= Birutė Žilytė-Steponavičienė =

Lithuanian graphic artist and book illustrator (1930–2024)

Birutė Janina Grasilda Žilytė-Steponavičienė (2 June 1930 – 3 November 2024) was a Lithuanian graphic artist, book illustrator, painter, and educator.

==Biography==
Žilytė-Steponavičienė was born in Nainiškiai, Panevėžys District on 2 June 1930. In 1956 she graduated from State Institute of Art (now Vilnius Academy of Arts). From 1963 to 1987 she taught at the Čiurlionis School of Art.

She was married to Algirdas Steponavičius, painter, graphic artist, book illustrator and writer.

Žilytė-Steponavičienė died on 3 November 2024, at the age of 94.

==Notable works==
===Pušelė sanatorium murals===
In 2015 the murals in Valkininkai children's sanatorium "Pušelė" ("Little Pine Tree"), created together with her husband during 1969–1972, were included into the Lithuanian Registry of Cultural Values. On the occasion, the head of the regional Cultural Heritage department Margarita Janušonienė noticed that it is an important example of the cooperation of a duo of complementary artists and the consolidation of creative freedom against Soviet censorship and the regulation of art in public spaces. The murals, based on the motifs of Lithuanian folklore, are described as "one of the most remarkable works of Lithuanian modernist art of the second half of the 20th century". The original work is in a vandalized and neglected state. A digitally restored copy, based on photographs made in 2016-2018 was prepared by the Vilnius Gallery project, with the assistance of the artist. The reconstructed copy was printed on aluminium composite sheets, for exhibitions.

The mural paintings constitute 12 compositions of total area of about 110 m².

===Book illustrations===
In 1969 Birutė Žilytė was awarded the Golden Apple award at the Bratislava Children's Book Illustration Biennale for her illustrations for the 1967 edition of the poetry book Aukso sietelis (The Golden Sieve) by Janis Rainis.

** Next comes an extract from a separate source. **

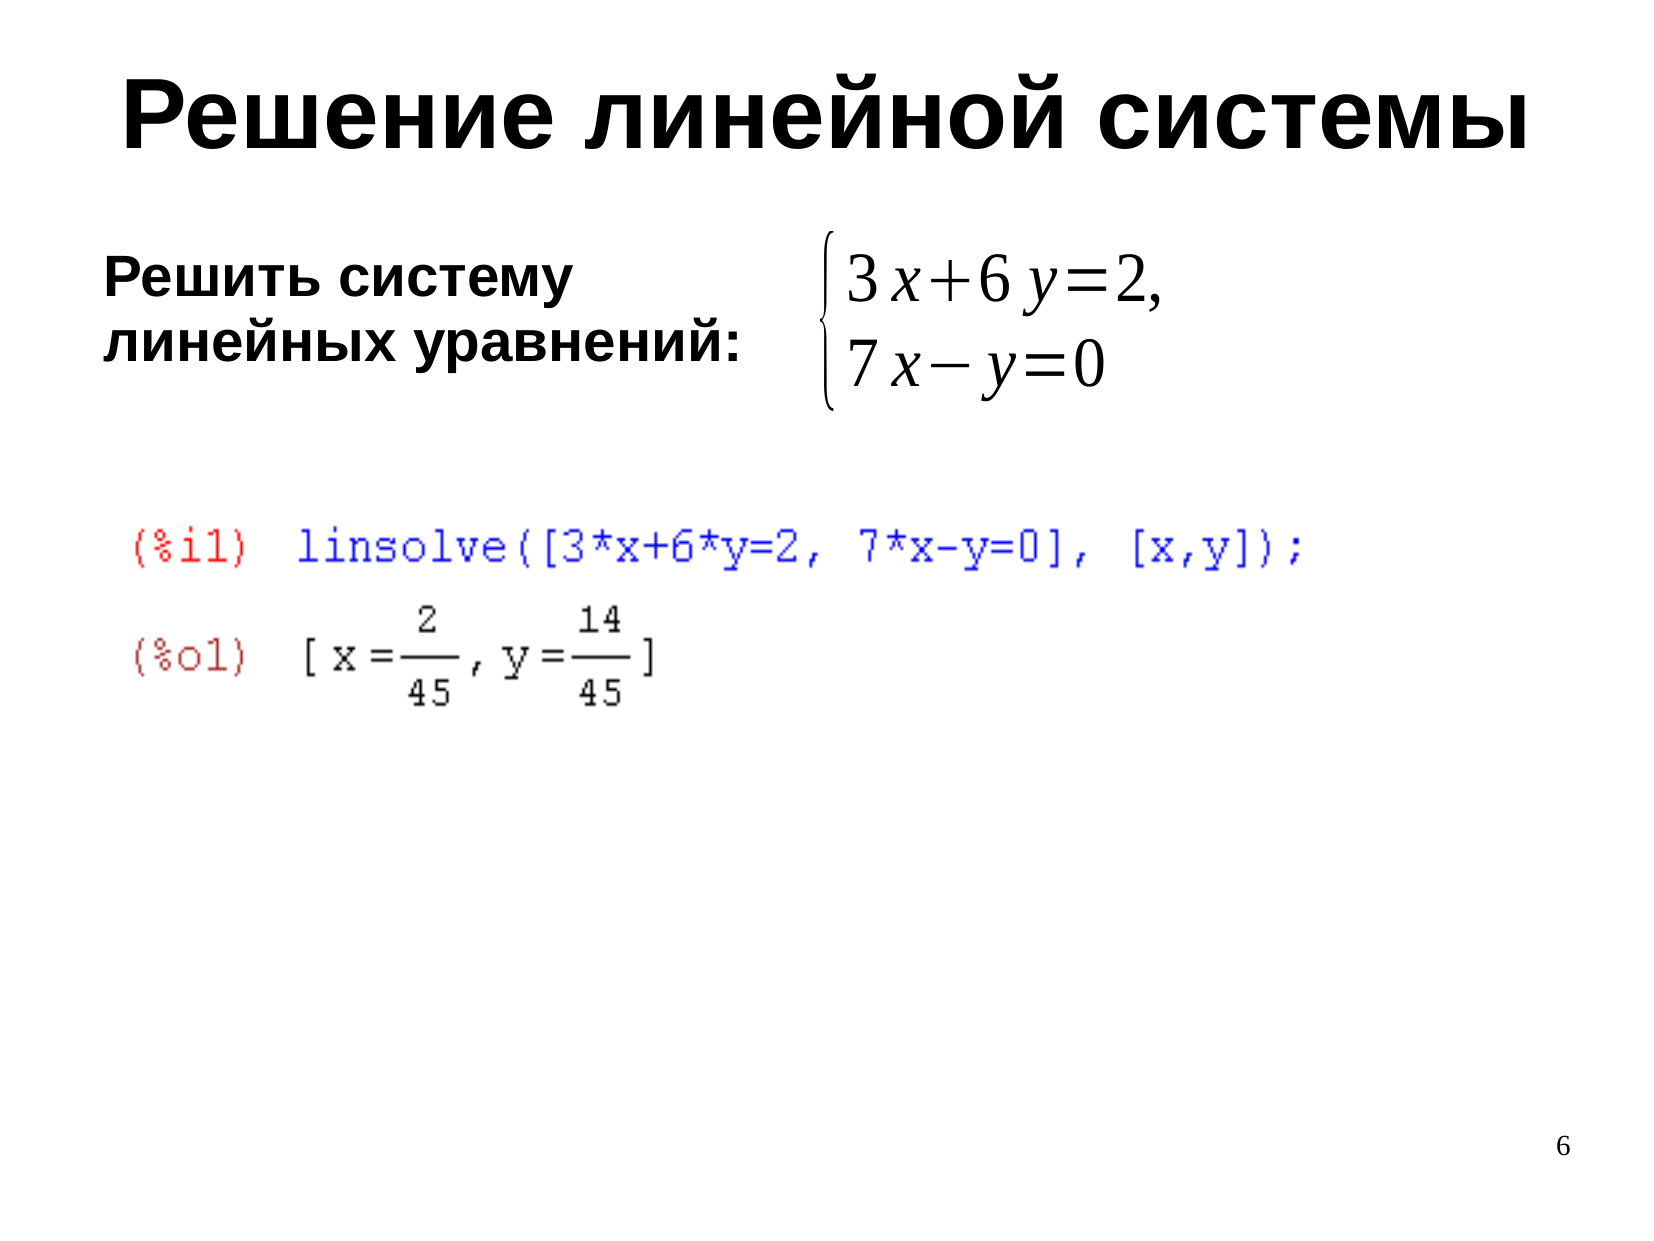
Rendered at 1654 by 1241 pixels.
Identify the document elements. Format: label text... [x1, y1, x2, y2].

Her illustrations for Aldona Liobytė's Pabėgusi dainelė (Runaway Song, 1966) and Pasaka apie narsią Vilniaus mergaitę ir galvažudį Žaliabarzdį (The Tale of a Brave Girl from Vilnius and Greenbeard the Killer, 1970) earned her the Lithuanian SSR State Award (1971).

==Awards and decorations==
- 1971: Lithuanian SSR State Award
- 1997: Knight's Cross of the Order of the Lithuanian Grand Duke Gediminas
- 1980. Meritorious Artist of Lithuanian SSR
- 2010: Culture and Arts Award of the Government of the Republic of Lithuania
- 2015: Lithuanian National Prize for Culture and Arts, "for art and creativity for children that fosters high modern culture."